HyDE (Hypothetical Document Embeddings)

Pritom BiswasPritom Biswas
7 min read

Previous Context

We saw how the “Parallel Query Retrieval” and “Query Decomposition” work. Let’s just see a recap:

Parallel Query Retrieval:

We asked this question, “What is fs?” and we got some questions like this from the LLM:

  1. What is fs?

  2. What is the file system?

  3. What is a file in Node.js?

  4. How to create a file in Node.js?

Really a straightforward question and some variants of it, right?

Query Decomposition:

We had a complex question: “What are the advantages and disadvantages of React compared to Vue.js for building large-scale applications?“ and our LLM generated these questions:

  1. Compare React and Vue.js for large-scale projects

  2. What are the pros and cons of using React for building large applications?

  3. Is React or Vue.js better for developing complex web applications?

  4. What are the benefits of using Vue.js over React in large-scale projects?

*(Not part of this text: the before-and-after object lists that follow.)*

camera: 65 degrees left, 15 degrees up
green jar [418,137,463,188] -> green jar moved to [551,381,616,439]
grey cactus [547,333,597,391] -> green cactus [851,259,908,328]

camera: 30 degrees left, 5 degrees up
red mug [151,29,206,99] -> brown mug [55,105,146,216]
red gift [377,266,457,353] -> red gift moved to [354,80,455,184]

Complex multi-topic queries made simple.

Now, let’s think about something complex…

A new scenario:

Some experimentation 🧑‍🔬:

Suppose we have a big “Academic Research Paper” on “LLM models - Transformers and NLPs“ in our hands, and we want to ask questions about it. Sample question:

"How does transformer architecture improve natural language understanding?"

  1. Run Through Parallel Query Retrieval:

    • "How do transformers help with NLP?"

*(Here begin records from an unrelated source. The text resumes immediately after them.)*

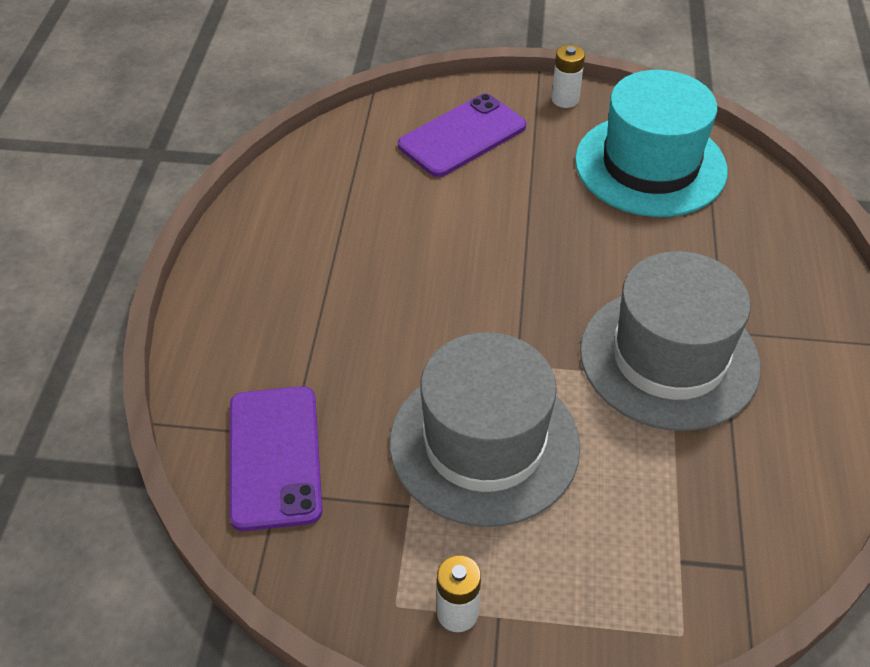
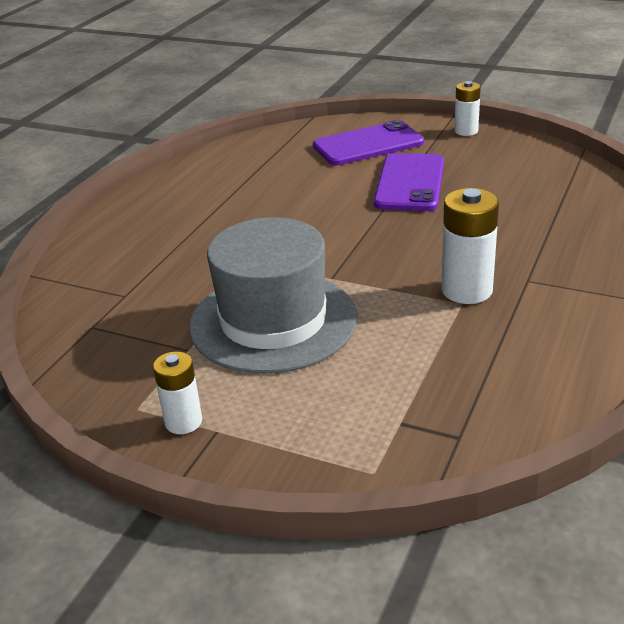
camera: 20 degrees right, 15 degrees down
purple phone [229,386,322,531] -> purple phone moved to [374,153,444,211]
turquoise hat [575,70,728,217] -> none
grey hat [580,251,761,431] -> white battery [441,188,499,304]

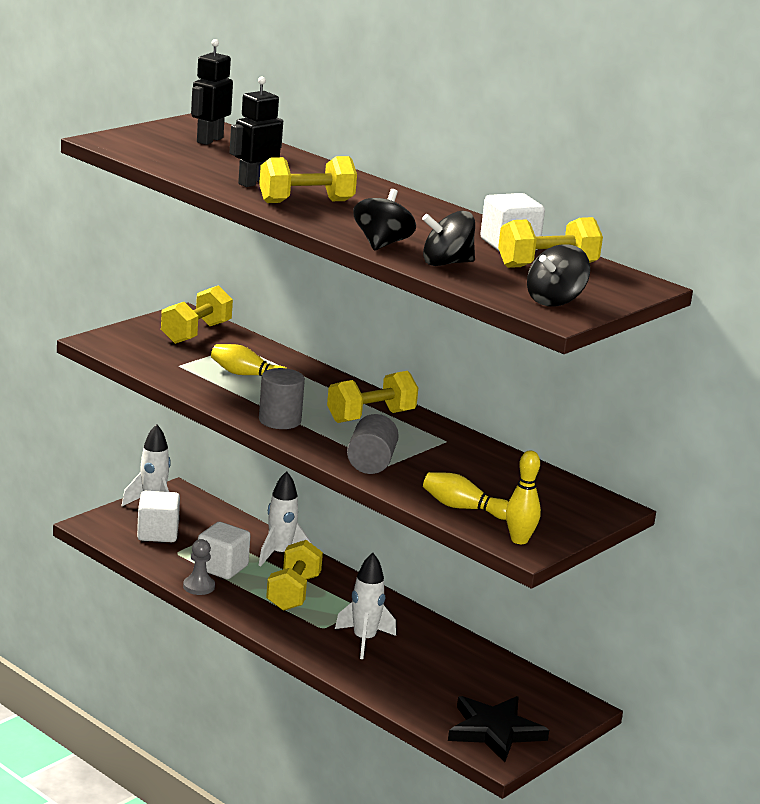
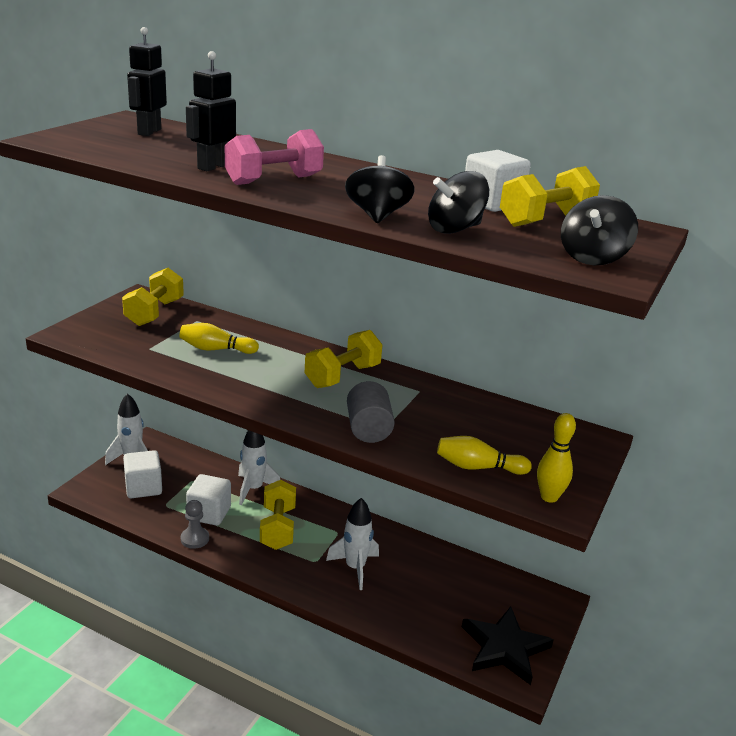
camera: 15 degrees left, 5 degrees up
yellow dumbbell [259,156,357,203] -> pink dumbbell [225,129,324,185]
grey cylinder [259,368,305,429] -> none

    • "What makes transformer architecture better for language?"

    • "Why are transformers good for natural language processing?"

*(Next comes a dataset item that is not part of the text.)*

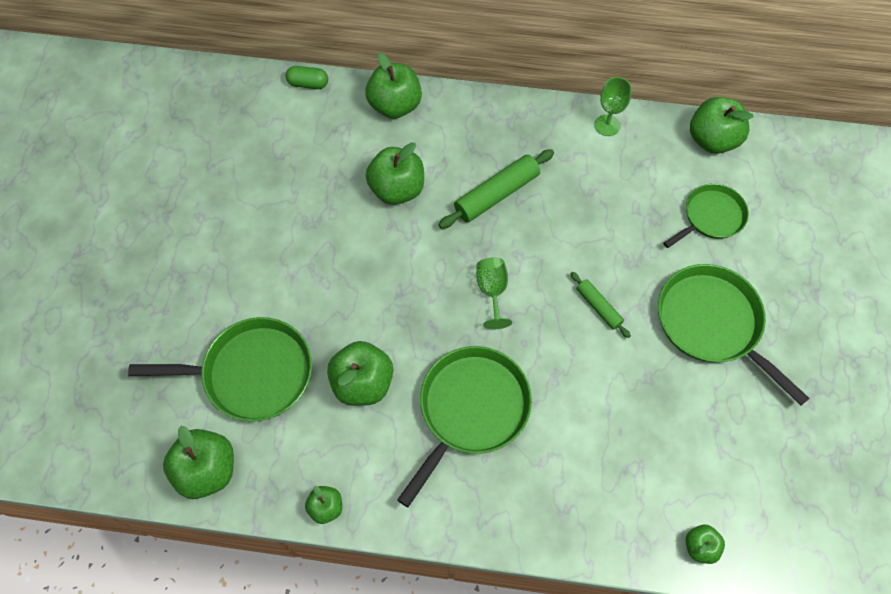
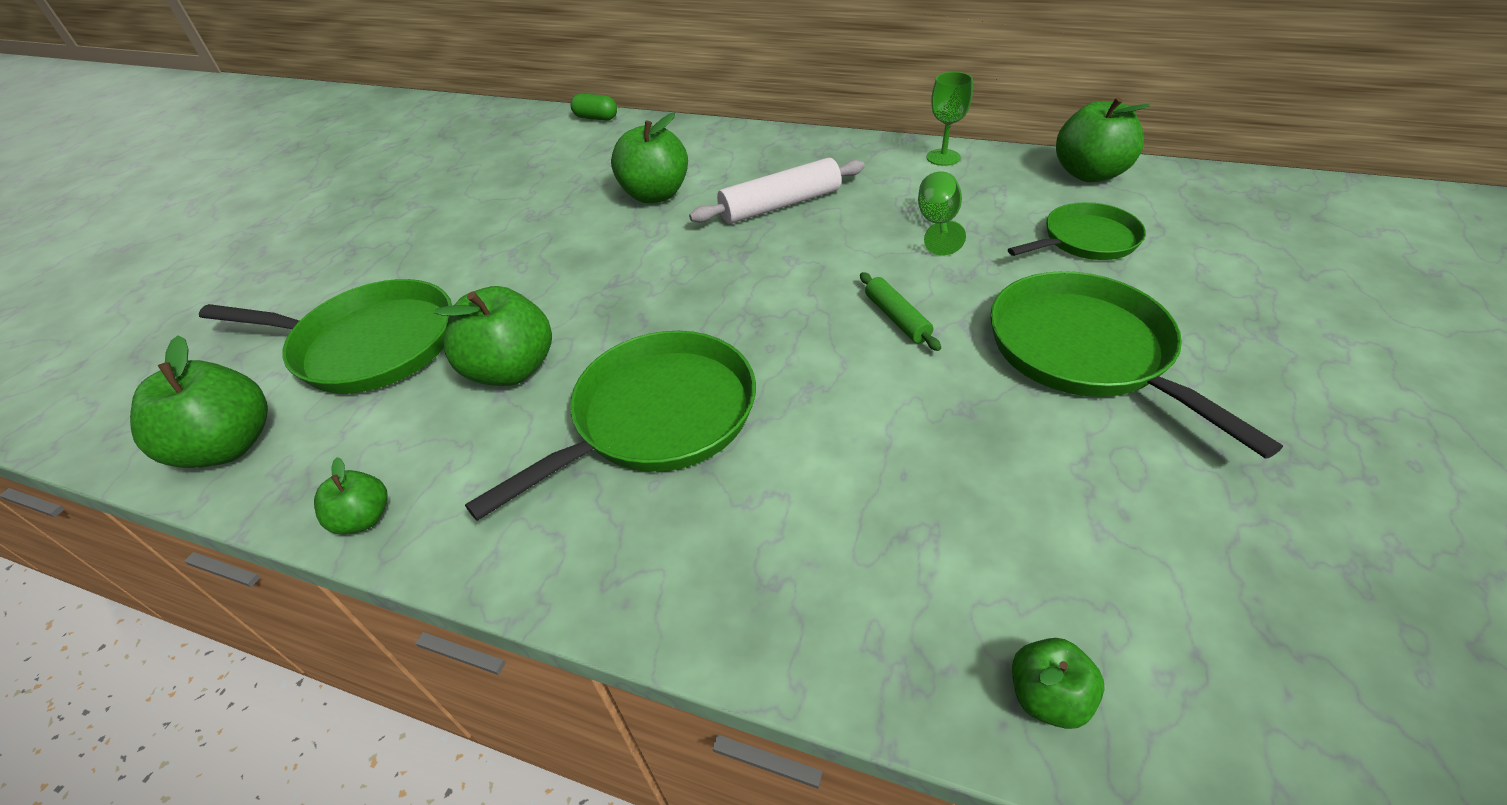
camera: 15 degrees right, 20 degrees down
green apple [365,52,422,119] -> none
green rolling pin [439,149,554,229] -> white rolling pin [689,158,865,224]
green goblet [476,258,512,329] -> green goblet moved to [918,171,966,256]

We got these questions. But “Research Papers” do not contain questions. They contain research findings, methodologies, and numericals.

We can get some response, but will it be “contextual” to us?
  1. Run through Query Decomposition:

    • "What is transformer architecture?"

    • "How does the attention mechanism work?"

    • "What are transformer benefits for NLP?"

We got some broken-down or “decomposed” queries. But these are still questions, and we need references so that we can search through the Paper and get our relevant information.

Again, we will get some response, but will it be that helpful?
  1. Let’s try a new approach:

    So, what we will do is we will generate some pseudo answers based on the question, and we will find the reference/keywords from the answers in our vector store. Suppose the LLM generates this response:

    “Transformer architecture revolutionizes natural language understanding through self-attention mechanisms that capture long-range dependencies more effectively than recurrent neural networks. The multi-head attention allows the model to focus on different representation subspaces simultaneously, enabling better contextual understanding…“

    We have got keywords like:

    • "self-attention mechanism"

    • "long-range dependencies"

    • "recurrent neural networks"

    • "subspace" and

    • "contextual understanding."

      This gives us more relevant data to search through, which increases our chances of finding the information we need, right?

💡
This example might be quite overwhelming. Think like this: “We are generating a pseudo-answer before searching for our real answer in the document, instead of generating some questions. “

This method is called “ HyDE (Hypothetical Document Embeddings) “.

Definition:

HyDE stands for Hypothetical Document Embedding. Instead of directly searching with the user's question, HyDE generates a hypothetical answer first, then uses that generated answer to search for relevant documents

Why HyDE?

We have:

  • Parallel Query Retrieval

  • Reciprocal Rank Fusion and

  • Query Decomposition

    - These are powerful techniques. So, why do we need HyDE for?

HyDE adds something extra powerful: contextual richness.

Why does that matter?

  • Many technical documents spread information across sections.

  • Questions might miss key terms that appear only in answers.

  • Generating a pseudo-answer lets us "guess" what a good answer might look like, then search backwards to locate supporting material.

This is the core idea behind HyDE — generating hypothetical documents (or answer embeddings) to find real ones.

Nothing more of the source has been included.